What you have to do:
Update everything from the line containing "Auf Premiumshopping.ch finden" down to the line containing "LINE公式アカウント開始しました！" by changing "Geschenke" to "Präsente", and return only those lines, otherwise unchanged and without the pictures.

[Transcribed page contents]
________

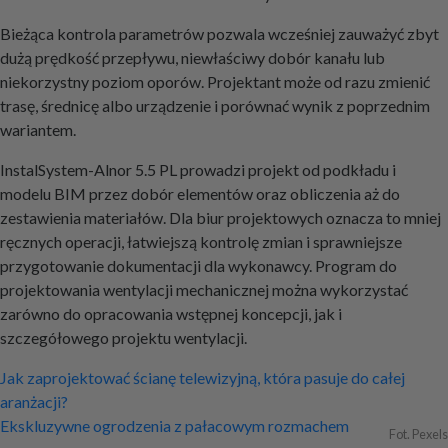
Bieżąca kontrola parametrów pozwala wcześniej zauważyć zbyt
dużą prędkość przepływu, niewłaściwy dobór kanału lub
niekorzystny poziom oporów. Projektant może od razu zmienić
trasę, średnicę albo urządzenie i porównać wynik z poprzednim
wariantem.
InstalSystem-Alnor 5.5 PL prowadzi projekt od podkładu i
modelu BIM przez dobór elementów oraz obliczenia aż do
zestawienia materiałów. Dla biur projektowych oznacza to mniej
ręcznych operacji, łatwiejszą kontrolę zmian i sprawniejsze
przygotowanie dokumentacji dla wykonawcy. Program do
projektowania wentylacji mechanicznej można wykorzystać
zarówno do opracowania wstępnej koncepcji, jak i
szczegółowego projektu wentylacji.
Nawigacja
Jak zaprojektować ścianę telewizyjną, która pasuje do całej
aranżacji?
wpisu
Ekskluzywne ogrodzenia z pałacowym rozmachem
Fot. Pexels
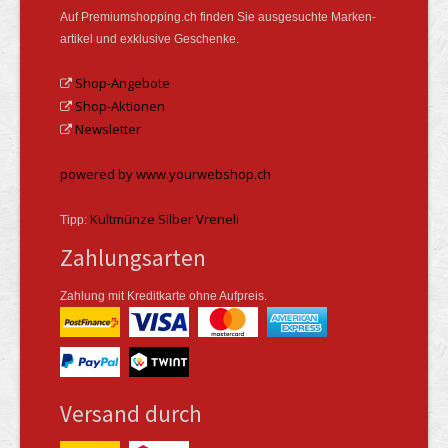
Auf Premiumshopping.ch finden Sie ausgesuchte Marken­
artikel und exklusive Geschenke.
Shop-Angebote
Shop-Aktionen
Newsletter
powered by www.yourwebshop.ch
Kultmünze Silber Vreneli
Tipp:
Zahlungsarten
Zahlung mit Kreditkarte ohne Aufpreis.
Versand durch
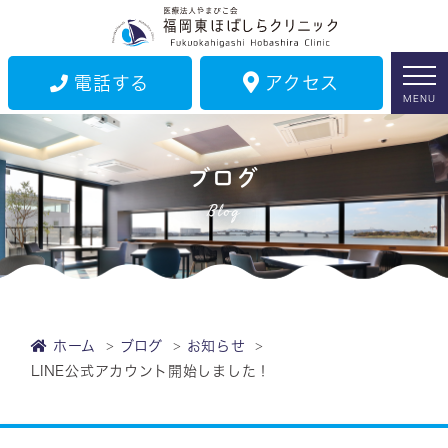
電話する
アクセス
MENU
ブログ
Blog
ホーム
ブログ
お知らせ
LINE公式アカウント開始しました！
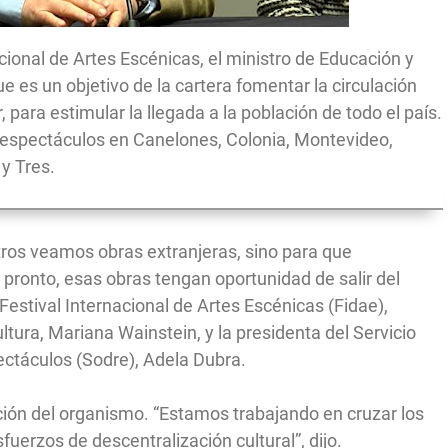
acional de Artes Escénicas, el ministro de Educación y
ue es un objetivo de la cartera fomentar la circulación
r, para estimular la llegada a la población de todo el país.
rá espectáculos en Canelones, Colonia, Montevideo,
y Tres.
ros veamos obras extranjeras, sino para que
pronto, esas obras tengan oportunidad de salir del
l Festival Internacional de Artes Escénicas (Fidae),
tura, Mariana Wainstein, y la presidenta del Servicio
ectáculos (Sodre), Adela Dubra.
cción del organismo. “Estamos trabajando en cruzar los
fuerzos de descentralización cultural”, dijo.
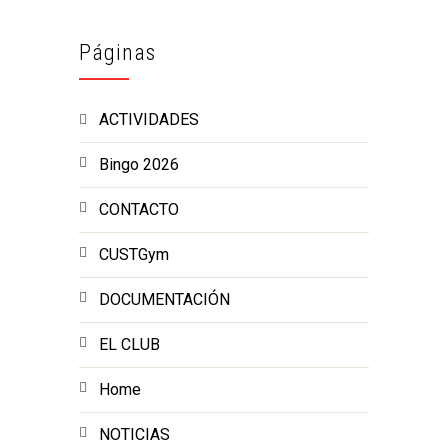
Páginas
ACTIVIDADES
Bingo 2026
CONTACTO
CUSTGym
DOCUMENTACIÓN
EL CLUB
Home
NOTICIAS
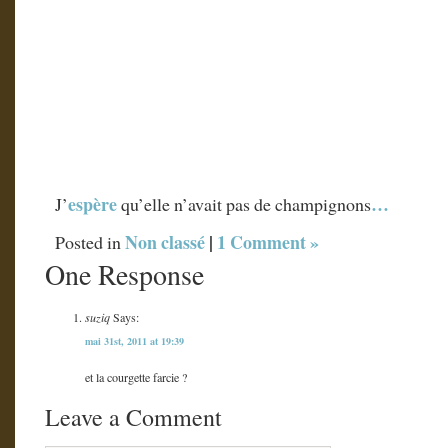
espère
…
J’
qu’elle n’avait pas de champignons
Non classé
|
1 Comment »
Posted in
One Response
suziq
Says:
mai 31st, 2011 at 19:39
et la courgette farcie ?
Leave a Comment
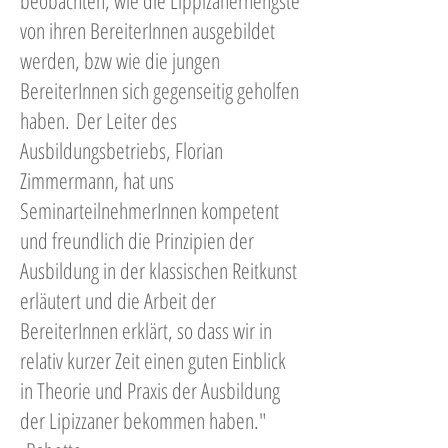
beobachten, wie die Lippizanerhengste
von ihren BereiterInnen ausgebildet
werden, bzw wie die jungen
BereiterInnen sich gegenseitig geholfen
haben. Der Leiter des
Ausbildungsbetriebs, Florian
Zimmermann, hat uns
SeminarteilnehmerInnen kompetent
und freundlich die Prinzipien der
Ausbildung in der klassischen Reitkunst
erläutert und die Arbeit der
BereiterInnen erklärt, so dass wir in
relativ kurzer Zeit einen guten Einblick
in Theorie und Praxis der Ausbildung
der Lipizzaner bekommen haben."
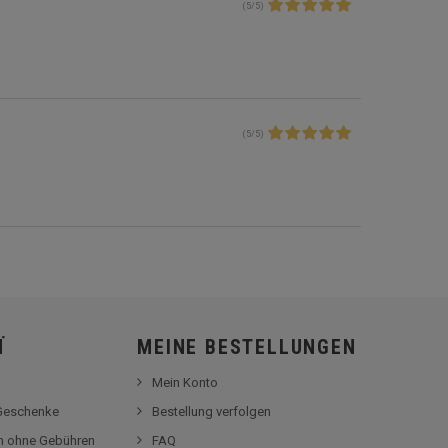
(
5
/
5
)
(
5
/
5
)
Ï
MEINE BESTELLUNGEN
Mein Konto
-Geschenke
Bestellung verfolgen
en ohne Gebühren
FAQ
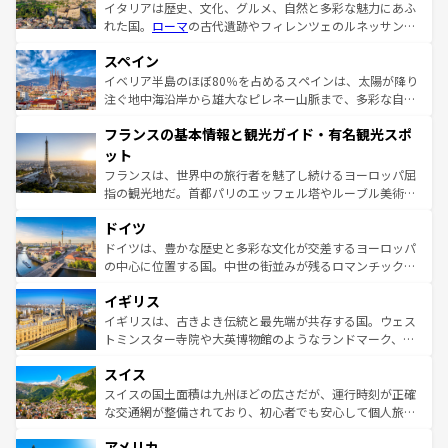
イタリアは歴史、文化、グルメ、自然と多彩な魅力にあふ
れた国。
ローマ
の古代遺跡やフィレンツェのルネッサンス
美術、ヴェネツィアの運河など、歴史あるスポットはもち
スペイン
ろん、トスカーナの美しい田園風景やアマルフィ海岸の絶
景など、自然景観も見逃せない。観光の合間には、本場の
イベリア半島のほぼ80％を占めるスペインは、太陽が降り
ピザやパスタなど、絶品のイタリア料理を堪能することも
注ぐ地中海沿岸から雄大なピレネー山脈まで、多彩な自然
できる。朝目覚めてから夜眠るまで、すべての瞬間を楽し
と文化が詰まったヨーロッパ屈指の旅行先だ。多様な地域
フランスの基本情報と観光ガイド・有名観光スポ
ませてくれるイタリアで、忘れられない旅をしてみよう！
文化が根付くこの国では、情熱的なフラメンコ、熱気あふ
なお、新着のイタリア情報は
コンテンツ一覧
を参照してほ
れる闘牛、そして美味しいタパスが生活の一部となってい
ット
しい。
る。首都マドリードの洗練された雰囲気や、バルセロナの
フランスは、世界中の旅行者を魅了し続けるヨーロッパ屈
アートに溢れた街角から、地方では古代ローマ遺跡や中世
指の観光地だ。首都パリのエッフェル塔やルーブル美術館
の城塞都市、穏やかなビーチリゾートまで多彩な表情を見
といった象徴的なスポットから、田舎町の古風な美しさま
せる。地方によって風土や気候が異なるスペインはその個
ドイツ
で、幅広い魅力が詰まっている。華麗な宮殿、歴史的な大
性で訪れる人を魅了する。 なお、新着のスペイン情報は
コ
聖堂、美しいビーチ、そして豊かな自然が、訪れる者を心
ドイツは、豊かな歴史と多彩な文化が交差するヨーロッパ
ンテンツ一覧
を参照してほしい。
から魅了する。また、フランスは美食の国としても知ら
の中心に位置する国。中世の街並みが残るロマンチック街
れ、フランス料理はユネスコ無形文化遺産にも登録されて
道から、未来を先取りするようなモダンな都市まで多様な
イギリス
いる。シャンパンの発祥地であるランス、プロヴァンスの
顔を持つこの国は、どこを歩いても飽きることがない。ベ
香り高いラベンダー畑など、多彩な楽しみ方が可能だ。さ
ルリンの文化的活気、バイエルン州のアルプスの絶景、そ
イギリスは、古きよき伝統と最先端が共存する国。ウェス
らに、パリ以外の地域にも魅力が溢れており、どの街角に
してライン川沿いのワイン畑といった風景は必見。ビール
トミンスター寺院や大英博物館のようなランドマーク、歴
も豊かな歴史と文化が息づいている。パリ以外の個性あふ
とソーセージを味わいながら地元の人と過ごす楽しい時間
史ある大学都市、美しい丘陵地帯や牧歌的な風景など、エ
れる地方に足を運ぶとそれぞれで全く異なる文化を体験で
スイス
は、お酒好きな人にはぜひ体験してほしい。 なお、新着の
リアごとに異なる魅力がある。また、優雅なアフタヌーン
きるだろう。 なお、新着のフランス情報は
コンテンツ一覧
ドイツ情報は
コンテンツ一覧
を参照してほしい。
ティー、ビール好きにはたまらない英国パブ、サッカー観
スイスの国土面積は九州ほどの広さだが、運行時刻が正確
を参照してほしい。
戦など、本場だからこそできる体験も豊富。イギリスを旅
な交通網が整備されており、初心者でも安心して個人旅行
して楽しみつくそう。 なお、新着のイギリス情報は
コンテ
を楽しめる。日本同様に時刻表どおりの旅が可能だ。中世
アメリカ
ンツ一覧
を参照してほしい。
の建物がそのまま残る町や、スイスならではのユニークな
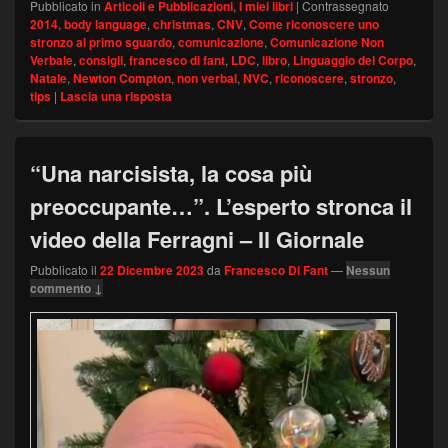
Pubblicato in
Articoli e Pubblicazioni
,
I miei libri
|
Contrassegnato
2014
,
body language
,
christmas
,
CNV
,
Come riconoscere uno
stronzo al primo sguardo
,
comunicazione
,
Comunicazione Non
Verbale
,
consigli
,
francesco di fant
,
LDC
,
libro
,
Linguaggio del Corpo
,
Natale
,
Newton Compton
,
non verbal
,
NVC
,
riconoscere
,
stronzo
,
tips
|
Lascia una risposta
“Una narcisista, la cosa più
preoccupante…”. L’esperto stronca il
video della Ferragni – Il Giornale
Pubblicato il
22 Dicembre 2023
da
Francesco Di Fant
—
Nessun
commento ↓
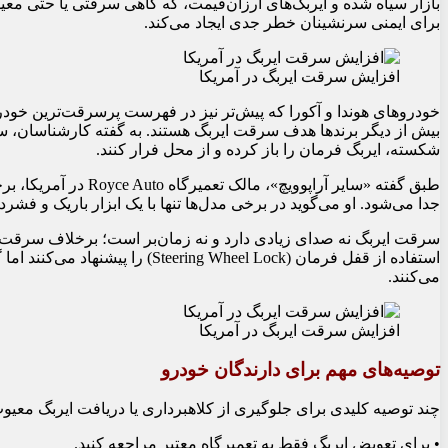
بازار سیاه شده و ایربگ‌های ارزان‌قیمت، که گاهی سرقتی یا حتی 
برای ایمنی سرنشینان خطر جدی ایجاد می‌کند.
افزایش سرقت ایربگ در آمریکا
خودروهای هوندا و آکورا که پیش‌تر نیز در فهرست پرسرقت‌ترین خودروه
بیش از دیگر برندها هدف سرقت ایربگ هستند. به گفته کارشناسان، سا
شکسته، ایربگ فرمان را باز کرده و از محل فرار کنند.
طبق گفته «سایر آراپووی
جدا می‌شود. او می‌گوید در برخی مدل‌ها تنها با یک ابزار باریک و فشر
سرقت ایربگ نه صدای زیادی دارد و نه زمان‌بر است؛ برخلاف سرقت 
استفاده از قفل فرمان (ng Wheel Lock
می‌کنند.
افزایش سرقت ایربگ در آمریکا
توصیه‌های مهم برای دارندگان خودرو
چند توصیه کلیدی برای جلوگیری از کلاهبرداری یا دریافت ایربگ معیو
• برای تعویض ایربگ فقط به تعمیرگاه معتبر مراجعه کنید.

________

Solution for this problem:
Auf Premiumshopping.ch finden Sie ausgesuchte Marken­
artikel und exklusive Präsente.
Shop-Angebote
Shop-Aktionen
Newsletter
powered by www.yourwebshop.ch
Kultmünze Silber Vreneli
Tipp:
Zahlungsarten
Zahlung mit Kreditkarte ohne Aufpreis.
Versand durch
電話する
アクセス
MENU
ブログ
Blog
ホーム
ブログ
お知らせ
LINE公式アカウント開始しました！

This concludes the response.